Mattia Gazzola, a Blue Waters Professor at NCSA and an Assistant Professor of Mechanical Science and Engineering at the University of Illinois, also received a CAREER Award from the NSF for his work to model “streaming” flows around small complex geometries and, eventually, miniaturized robots.

Streaming is a phenomenon in which an object that oscillates with the right frequency in a fluid can generate stable and predictable flow structures. These can then be used in microfluidics to manipulate the surrounding environment for drug delivery, micromixing or particle separation.
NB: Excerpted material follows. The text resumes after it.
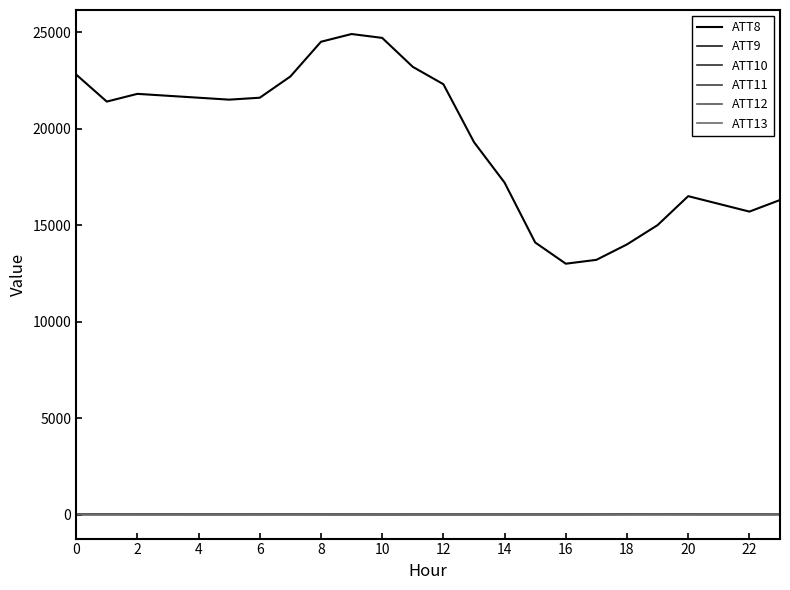

How many lines are shown in the chart?

6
“We’re not experimentalists; we are simulation and modeling people. It’s possible to build some of these minuscule machines, but it’s very hard to design them. We want to be able to model and simulate them so we can do the entire design computationally, and then you can build them and spare a ton of time.”

Though using a tiny robot to deliver particles in the human body for medical reasons may be far from mainstream, Gazzola’s work has, and will continue to, lay the necessary groundwork for groundbreaking medical applications and fundamental flow topology.

“Medicine is a large application of this research in the future, but there are other applications in microfluidics. If we can understand how geometry affects flow topology and streaming fields, you can imagine doing more efficient particle separation or micro-mixing, for example. This CAREER is really looking at some of these new phenomena that you can leverage with streaming, so it’s not necessarily targeted to an explicit application. It’s more fundamental.”